WASHINGTON–The Supreme Court today declined to review an appeals court decision in a Hurricane Katrina insurance claim dispute that upheld the controversial "anti-concurrent clause" in policies.

The court's action in a Nationwide Insurance Company case leaves standing insurance contract language which says insurers aren't responsible for paying homeowner's claims in cases where a loss is attributed to two causes–one covered and one not.

The case involves Paul and Julie Leonard, a Mississippi couple that sued Nationwide in 2006 after the company refused to pay for storm surge damage to their home in Pascagoula.

Nationwide argued the home was lost to excluded flood damage rather than wind; according to court documents, the Leonards did not have flood insurance.

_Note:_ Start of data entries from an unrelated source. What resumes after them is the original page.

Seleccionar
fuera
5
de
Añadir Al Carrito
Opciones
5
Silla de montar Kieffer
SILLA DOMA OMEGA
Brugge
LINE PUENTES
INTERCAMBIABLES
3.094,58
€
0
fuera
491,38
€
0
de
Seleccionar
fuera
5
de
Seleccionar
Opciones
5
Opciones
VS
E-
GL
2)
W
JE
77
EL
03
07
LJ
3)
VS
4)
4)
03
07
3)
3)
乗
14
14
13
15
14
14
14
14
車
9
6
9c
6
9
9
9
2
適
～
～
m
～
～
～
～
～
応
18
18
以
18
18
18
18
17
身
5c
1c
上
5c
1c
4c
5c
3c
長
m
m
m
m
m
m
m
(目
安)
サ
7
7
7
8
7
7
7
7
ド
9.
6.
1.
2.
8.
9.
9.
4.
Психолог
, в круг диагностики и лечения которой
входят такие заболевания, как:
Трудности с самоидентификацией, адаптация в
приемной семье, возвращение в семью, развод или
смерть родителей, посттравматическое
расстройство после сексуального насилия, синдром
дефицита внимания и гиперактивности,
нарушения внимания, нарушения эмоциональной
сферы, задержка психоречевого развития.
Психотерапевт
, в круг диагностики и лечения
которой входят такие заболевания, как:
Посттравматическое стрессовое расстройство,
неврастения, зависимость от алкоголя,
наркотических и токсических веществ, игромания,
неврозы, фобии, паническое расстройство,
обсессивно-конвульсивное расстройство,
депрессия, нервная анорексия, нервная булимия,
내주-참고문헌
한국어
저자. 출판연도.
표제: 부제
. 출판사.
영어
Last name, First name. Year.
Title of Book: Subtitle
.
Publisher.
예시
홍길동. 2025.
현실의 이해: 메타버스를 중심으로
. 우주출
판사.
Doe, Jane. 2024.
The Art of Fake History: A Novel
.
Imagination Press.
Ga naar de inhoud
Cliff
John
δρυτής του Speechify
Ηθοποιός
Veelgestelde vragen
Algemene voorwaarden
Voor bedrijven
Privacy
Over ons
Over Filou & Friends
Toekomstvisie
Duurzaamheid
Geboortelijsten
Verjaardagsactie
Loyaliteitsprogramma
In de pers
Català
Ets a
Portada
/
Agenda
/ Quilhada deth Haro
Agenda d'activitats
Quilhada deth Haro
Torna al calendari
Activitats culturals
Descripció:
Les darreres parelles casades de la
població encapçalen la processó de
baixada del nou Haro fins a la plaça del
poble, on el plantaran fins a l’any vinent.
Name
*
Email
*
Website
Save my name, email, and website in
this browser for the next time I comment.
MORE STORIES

The Leonards estimated the total damage to their home at $130,253. Nationwide awarded them only $1,661, claiming the rest of the damage stemmed from storm surge. Judge Paul Senter, who presided over the case without a jury, ordered Nationwide to pay them an additional $1,228 for wind damage.

But Nationwide appealed even though the lower court ruling basically supported them, because Judge Senter ruled that the anti-concurrent clause was ambiguous.

In a late August 2007 decision, a panel of the 5th U.S. Circuit Court of Appeals supported Nationwide, saying the anti-concurrent clause was not ambiguous.

The Appeals Court panel also interpreted Mississippi state law as backing Nationwide on another issue, that insurance agents cannot orally modify the language in insurance contracts, as the plaintiffs alleged in their lawsuit.

Joe Case, a spokesman for Nationwide, responded to the Supreme Court action by saying, "This means the litigation in this particular case is over. Essentially the 5th Circuit decision in August stands. That ruling essentially upheld Nationwide's anti-concurrent clause language as clear and legal."

In seeking Supreme Court review, lawyers for the Leonards asked the court not to review the decision, but merely to throw out the 5th Circuit's decision on technical grounds.

Such an action would have negated the appeals court panel's decision to declare specifically that the anti-concurrent clause was not ambiguous, and allow claims based on oral representations of insurance agents to stand. Those were the only parts of Judge Senter's lower court decision favorable to the Leonards.

But, in asking the Supreme Court not to make any decision at all in the case, lawyers for Nationwide argued that that would have been inappropriate.

Nationwide noted that in its reply brief that "there are thousands of insurance cases in Mississippi arising out of Hurricane Katrina, and virtually all of those cases pending in federal court have been assigned" to Judge Senter.

The insurer's attorneys argued that the plaintiff's sough "to immunize those erroneous rulings from appellate review to pressure Nationwide and other insurers into either settling unmeritorious claims…"

"As the Fifth Circuit put it, with some understatement, '[i]t stretches credulity to suggest that these rulings … do not adversely affect Nationwide's rights or render it an aggrieved party in this appeal'," Nationwide lawyers said in their brief.

The decision is Leonard, Paul, et ux. vs. Nationwide Mutual Insurance Company, 07-880.